FRANKFURT (Reuters) – Deutsche Bank plans to cut 18,000 jobs in a sweeping, 7.4 billion euro overhaul designed to turn around Germany’s struggling flagship lender.
FILE PHOTO: The Deutsche Bank headquarters are seen in Frankfurt, Germany October 29, 2015. REUTERS/Kai Pfaffenbach/File Photo
The plan represents a major retreat from trading by Deutsche Bank, which for years had tried to compete as a major force on Wall Street.
The bank will scrap its global equities business and scale back its investment bank. It expects a 2.8 billion euro ($3.1 billion) net loss in the second quarter as a result of restructuring charges.
Beyond the expected cutbacks to equities, Deutsche said it would also axe some of its fixed income operations, an area traditionally regarded as one of the bank’s strengths.
It will create a new unit to wind-down unwanted assets, with a value of 74 billion euros of risk-weighted assets.
Chief Executive Officer Christian Sewing flagged an extensive restructuring in May when he promised shareholders “tough cutbacks” to the investment bank. The pledge came after Deutsche failed to agree a merger with rival Commerzbank.
The overhaul, one of several over the past few years, signals that Deutsche is coming to terms with its failure to keep pace with Wall Street’s big hitters such as JP Morgan Chase & Co and Goldman Sachs.
Last week, the head of Deutsche’s investment bank Garth Ritchie agreed to step down, marking a sign of the division’s waning influence.
Sewing called the package the “most fundamental transformation” of the bank in decades. “This is a restart,” he said.

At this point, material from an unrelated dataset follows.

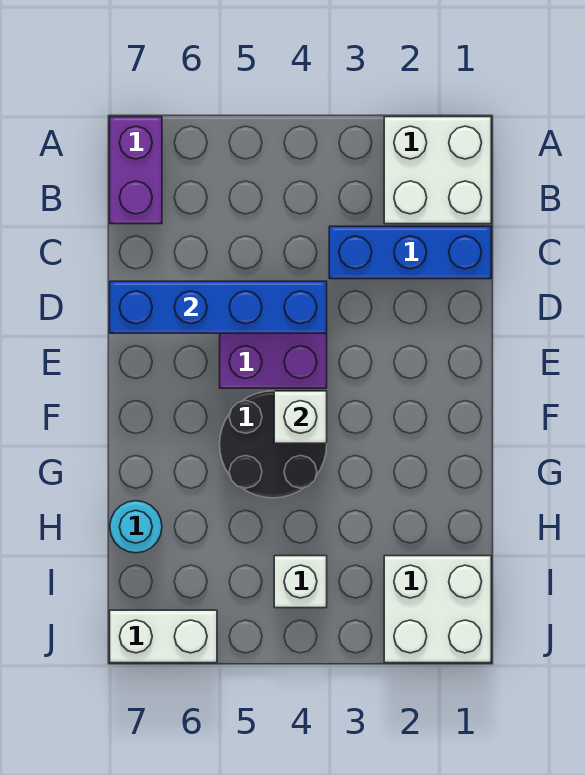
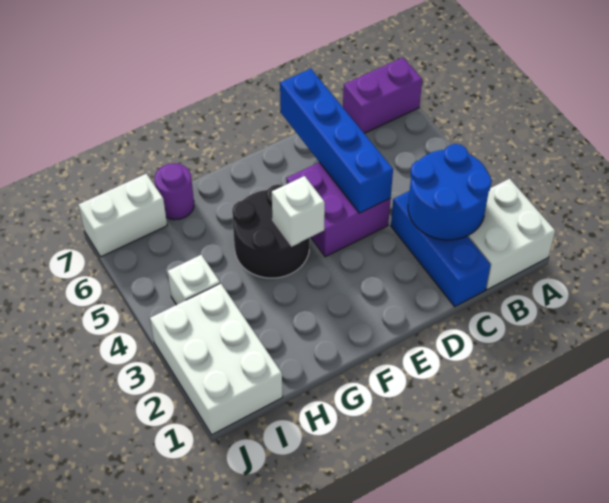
none -> blue 2x2 round brick [408,144,492,240]
cyan 1x1 round brick [110,501,162,553] -> purple 1x1 round brick [155,163,194,220]
white 2x2 brick [384,556,491,663] -> white 2x3 brick [150,283,283,435]
white 1x2 brick [110,610,217,663] -> white 1x2 brick turned to [78,174,167,257]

Media reports had suggested that Deutsche Bank could cut as many as 20,000 jobs — more than one in five of its 91,500 employees.
In the event, the bank said it would reduce headcount to 74,000 employees by 2022.
The bank did not disclose a geographic breakdown of the job cuts. The equities business is focused largely in New York and London.
A person with direct knowledge of the matter said job cuts would be distributed around the world, including in Germany.
The bank’s supervisory board met on Sunday to agree the proposed changes, one of the biggest announcements of job cuts at a major investment bank since 2011 when HSBC said it would axe 30,000 jobs.
Stephan Szukalski, head of the DBV union, told Reuters that the measures were in the right direction.
“This could be a real new beginning for Deutsche Bank,” said Szukalski, who also sits on the bank’s supervisory board.